• Exercise prompt: Scan the data below and state the number of lines that include the word "sans", adding no comment.

• Supplied material:
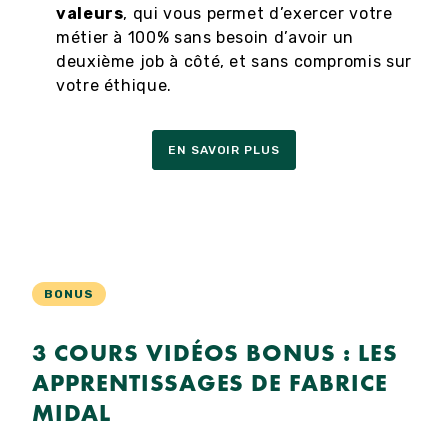
valeurs
, qui vous permet d’exercer votre
métier à 100% sans besoin d’avoir un
deuxième job à côté, et sans compromis sur
votre éthique.
EN SAVOIR PLUS
BONUS
3 COURS VIDÉOS BONUS : LES
APPRENTISSAGES DE FABRICE
MIDAL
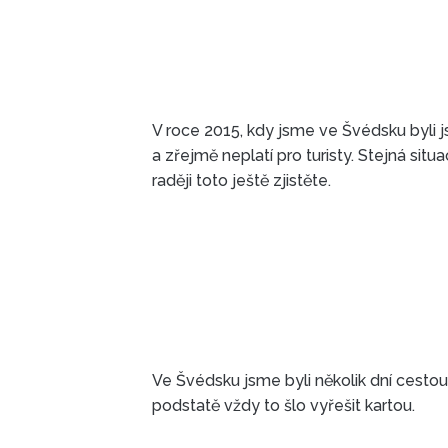
V roce 2015, kdy jsme ve Švédsku byli j
a zřejmě neplatí pro turisty. Stejná sit
raději toto ještě zjistěte.
Ve Švédsku jsme byli několik dní cesto
podstatě vždy to šlo vyřešit kartou.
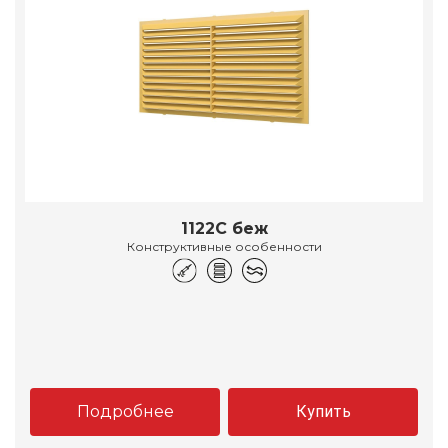
1122С беж
Конструктивные особенности
Подробнее
Купить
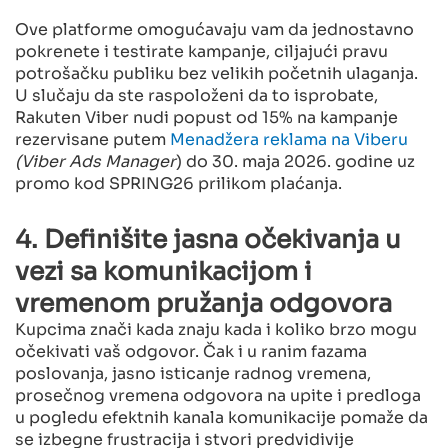
Ove platforme omogućavaju vam da jednostavno
pokrenete i testirate kampanje, ciljajući pravu
potrošačku publiku bez velikih početnih ulaganja.
U slučaju da ste raspoloženi da to isprobate,
Rakuten Viber nudi popust od 15% na kampanje
rezervisane putem
Menadžera reklama na Viberu
(Viber Ads Manager
) do 30. maja 2026. godine uz
promo kod SPRING26 prilikom plaćanja.
4. Definišite jasna očekivanja u
vezi sa komunikacijom i
vremenom pružanja odgovora
Kupcima znači kada znaju kada i koliko brzo mogu
očekivati vaš odgovor. Čak i u ranim fazama
poslovanja, jasno isticanje radnog vremena,
prosečnog vremena odgovora na upite i predloga
u pogledu efektnih kanala komunikacije pomaže da
se izbegne frustracija i stvori predvidivije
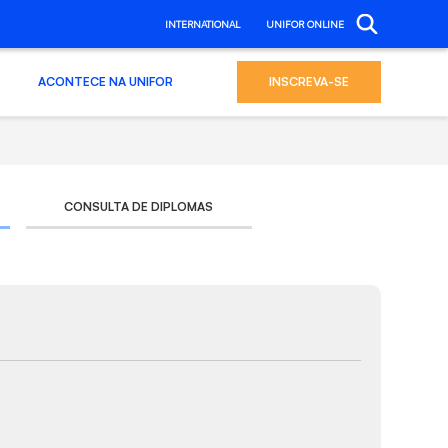
INTERNATIONAL
UNIFOR ONLINE
ACONTECE NA UNIFOR
INSCREVA-SE
CONSULTA DE DIPLOMAS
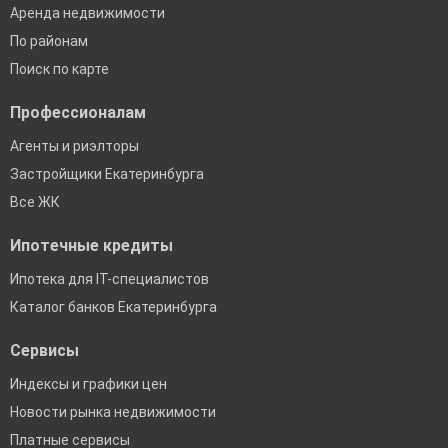
Аренда недвижимости
По районам
Поиск по карте
Профессионалам
Агенты и риэлторы
Застройщики Екатеринбурга
Все ЖК
Ипотечные кредиты
Ипотека для IT-специалистов
Каталог банков Екатеринбурга
Сервисы
Индексы и графики цен
Новости рынка недвижимости
Платные сервисы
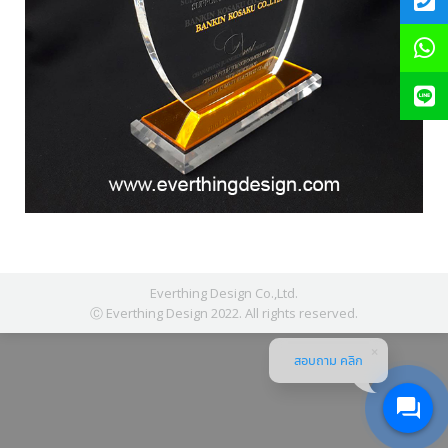
Everthing Design Co.,Ltd.
Ⓒ Everthing Design 2022. All rights reserved.
สอบถาม คลิก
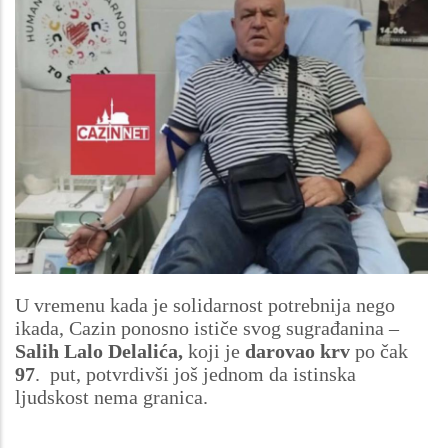
U vremenu kada je solidarnost potrebnija nego
ikada, Cazin ponosno ističe svog sugrađanina –
Salih Lalo Delalića,
koji je
darovao krv
po čak
97
. put, potvrdivši još jednom da istinska
ljudskost nema granica.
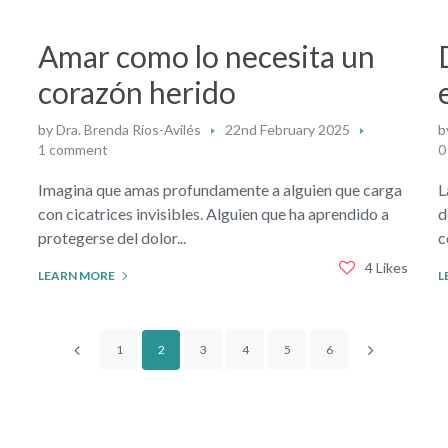
Amar como lo necesita un
corazón herido
by
Dra. Brenda Ríos-Avilés
22nd February 2025
b
1 comment
0
Imagina que amas profundamente a alguien que carga
L
con cicatrices invisibles. Alguien que ha aprendido a
d
protegerse del dolor...
c
4 Likes
LEARN MORE
L
1
2
3
4
5
6
are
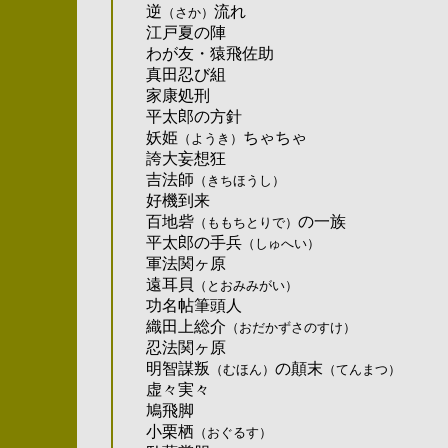
逆
流れ
（さか）
江戸夏の陣
わが友・猿飛佐助
真田忍び組
家康処刑
平太郎の方針
妖姫
ちゃちゃ
（ようき）
誇大妄想狂
吉法師
（きちほうし）
好機到来
百地砦
の一族
（ももちとりで）
平太郎の手兵
（しゅへい）
軍法関ヶ原
遠耳貝
（とおみみがい）
功名帖筆頭人
織田上総介
（おだかずさのすけ）
忍法関ヶ原
明智謀叛
の顛末
（むほん）
（てんまつ）
虚々実々
鳩飛脚
小栗栖
（おぐるす）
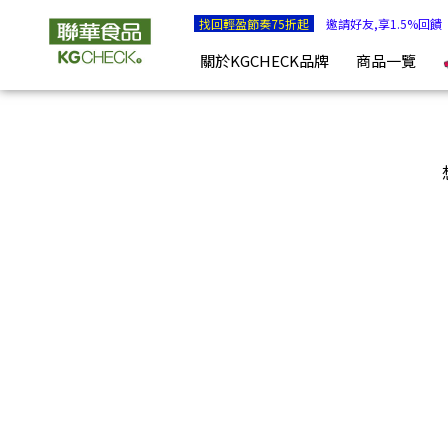
LINE@聯絡 | KGCHECK聯華食品生醫研究室
找回輕盈節奏75折起
邀請好友,享1.5%回饋
關於KGCHECK品牌
商品一覽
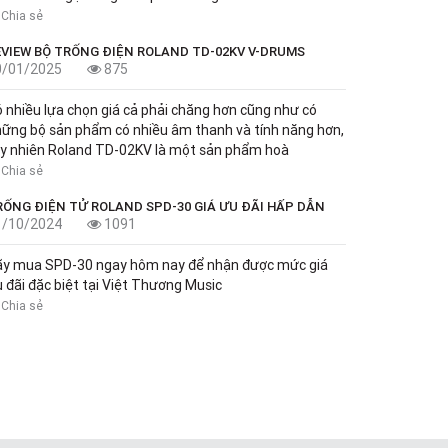
Chia sẻ
EVIEW BỘ TRỐNG ĐIỆN ROLAND TD-02KV V-DRUMS
0/01/2025
875
 nhiều lựa chọn giá cả phải chăng hơn cũng như có
ững bộ sản phẩm có nhiều âm thanh và tính năng hơn,
y nhiên Roland TD-02KV là một sản phẩm hoà
Chia sẻ
RỐNG ĐIỆN TỬ ROLAND SPD-30 GIÁ ƯU ĐÃI HẤP DẪN
1/10/2024
1091
ãy mua SPD-30 ngay hôm nay để nhận được mức giá
 đãi đặc biệt tại Việt Thương Music
Chia sẻ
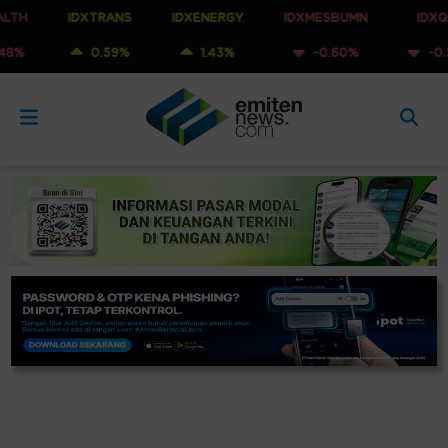
IDXTRANS
IDXENERGY
IDXMESBUMN
IDXQ30
0.59%
1.43%
-0.60%
-0.53%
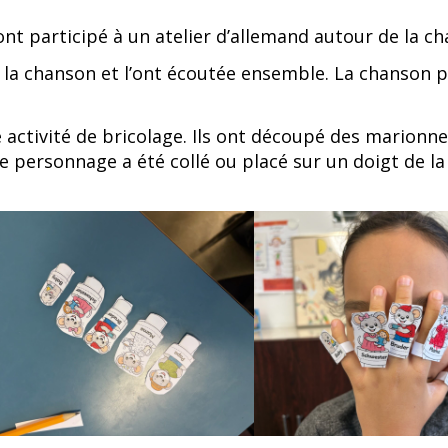
ont participé à un atelier d’allemand autour de la ch
 la chanson et l’ont écoutée ensemble. La chanson 
te activité de bricolage. Ils ont découpé des marionn
e personnage a été collé ou placé sur un doigt de 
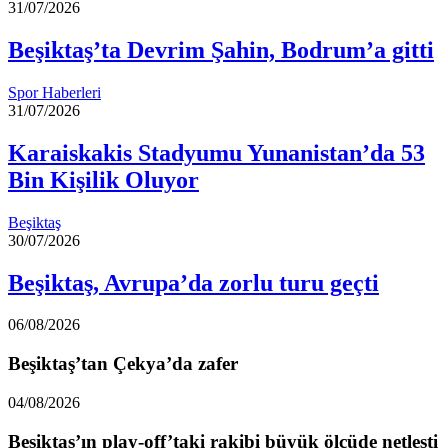
31/07/2026
Beşiktaş’ta Devrim Şahin, Bodrum’a gitti
Spor Haberleri
31/07/2026
Karaiskakis Stadyumu Yunanistan’da 53
Bin Kişilik Oluyor
Beşiktaş
30/07/2026
Beşiktaş, Avrupa’da zorlu turu geçti
06/08/2026
Beşiktaş’tan Çekya’da zafer
04/08/2026
Beşiktaş’ın play-off’taki rakibi büyük ölçüde netleşti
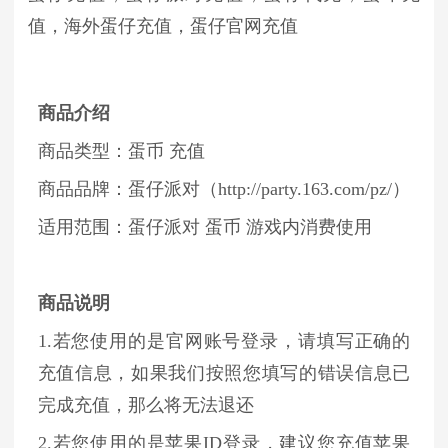
值，海外蛋仔充值，蛋仔官网充值
商品介绍
商品类型：蛋币 充值
商品品牌：蛋仔派对（http://party.163.com/pz/）
适用范围：蛋仔派对 蛋币 游戏内消费使用
商品说明
1.若您使用的是官网账号登录，请填写正确的
充值信息，如果我们按照您填写的错误信息已
完成充值，那么将无法退还
2.若您使用的是苹果ID登录，建议您充值苹果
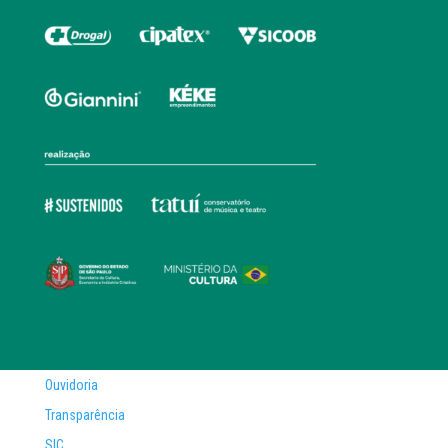
Ouvidoria
Transparência
SIC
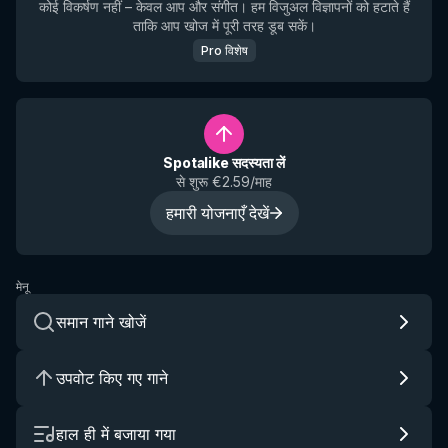
कोई विकर्षण नहीं – केवल आप और संगीत। हम विजुअल विज्ञापनों को हटाते हैं
ताकि आप खोज में पूरी तरह डूब सकें।
Pro विशेष
Spotalike सदस्यता लें
से शुरू €2.59/माह
हमारी योजनाएँ देखें
मेनू
समान गाने खोजें
उपवोट किए गए गाने
हाल ही में बजाया गया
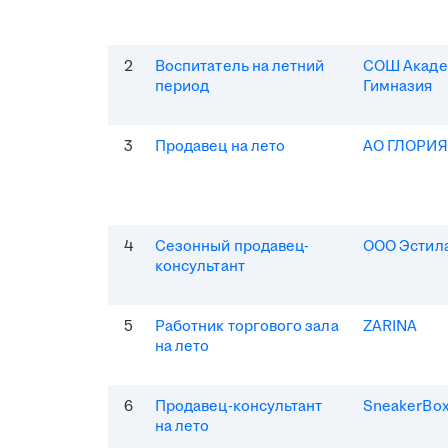
2
Воспитатель на летний
СОШ Акаде
период
Гимназия
3
Продавец на лето
АО ГЛОРИ
4
Сезонный продавец-
ООО Эстила
консультант
5
Работник торгового зала
ZARINA
на лето
6
Продавец-консультант
SneakerBo
на лето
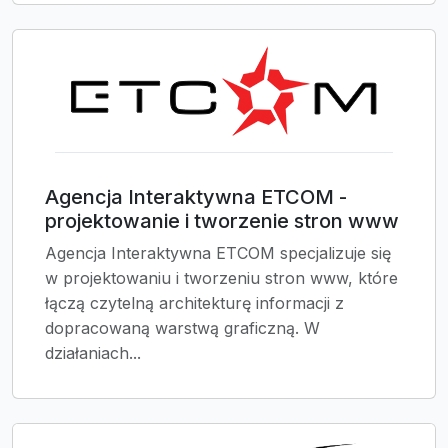
Agencja Interaktywna ETCOM -
projektowanie i tworzenie stron www
Agencja Interaktywna ETCOM specjalizuje się
w projektowaniu i tworzeniu stron www, które
łączą czytelną architekturę informacji z
dopracowaną warstwą graficzną. W
działaniach...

• Completed exercise: 2